- Born: Matthew R Manfredi
- Education: Brown University; American Film Institute;
- Occupation: Screenwriter
- Years active: 2001–present
- Spouses: Casey Greenfield ​ ​(m. 2004; div. 2006)​; Abby Weintraub ​(date missing)​;
- Children: 2
- Parent(s): Nancy and George Manfredi

= Matt Manfredi =

American screenwriter

Matt Manfredi is an American screenwriter.

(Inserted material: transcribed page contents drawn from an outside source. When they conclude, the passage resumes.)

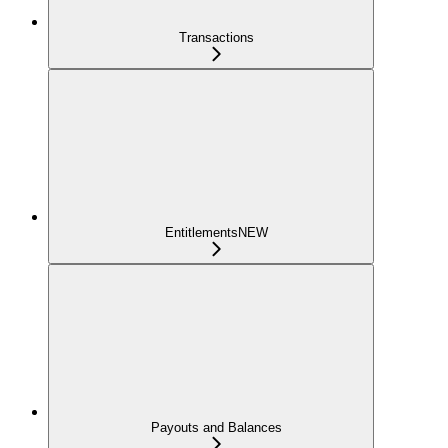
Transactions
Entitlements
NEW
Payouts and Balances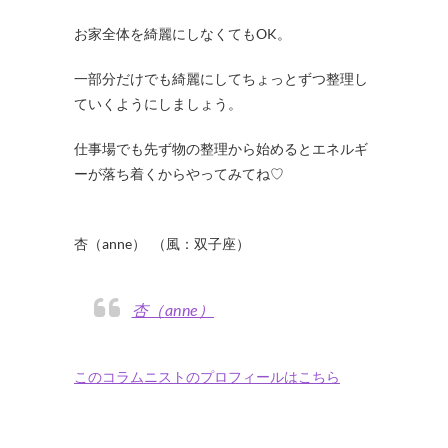
お家全体を綺麗にしなくてもOK。
一部分だけでも綺麗にしてちょっとずつ整理し
ていくようにしましょう。
仕事場でも先ず物の整理から始めるとエネルギ
ーが落ち着くからやってみてね♡
・
杏（anne） （風：双子座）
杏（anne）
このコラムニストのプロフィールはこちら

==Early life and education==
Manfredi is from Palos Verdes, California, the son of Nancy and George Manfredi. His mother is a human resource manager for the Torrance, California city government and his father was a private lawyer in Los Angeles. He graduated from Brown University and also has a master's degree in screenwriting from the American Film Institute in Los Angeles. While in college he joined an improv comedy group where he met his future writing partner Phil Hay. He is of Italian descent.

==Filmography==

| Year | Title | Credited as |  |  | Notes |
| Writer | Director | Producer |
| 2001 | Crazy/Beautiful | Yes | No | No |  |
| 2002 | Bug | Yes | Yes | No | Co-directed |
| 2002 | The Tuxedo | Yes | No | No | Co-wrote story |
| 2005 | Æon Flux | Yes | No | No | Co-wrote screenplay |
| 2008 | The Dungeon Masters | No | No | Executive |  |
| 2010 | Clash of the Titans | Yes | No | No |  |
| 2013 | R.I.P.D. | Yes | No | No | Co-wrote story and screenplay |
| 2014 | Ride Along | Yes | No | No |  |
| 2015 | The Invitation | Yes | No | Yes |  |
| 2016 | Ride Along 2 | Yes | No | No |  |
| 2018 | Destroyer | Yes | No | Yes |  |
| 2021 | The Mysterious Benedict Society | Yes | No | Executive | Co-created, co-wrote 2 episodes |

All of his film screenwriting work has been with writing partner Phil Hay. Their technique for joint screenwriting is to each write separate scenes and then trade them to each other for further rewrites.

==Personal life==
As a widower in 2004, he married his second wife Casey Greenfield, daughter of news correspondent and author Jeff Greenfield. They divorced less than a year later. He has since remarried and has one daughter and one son.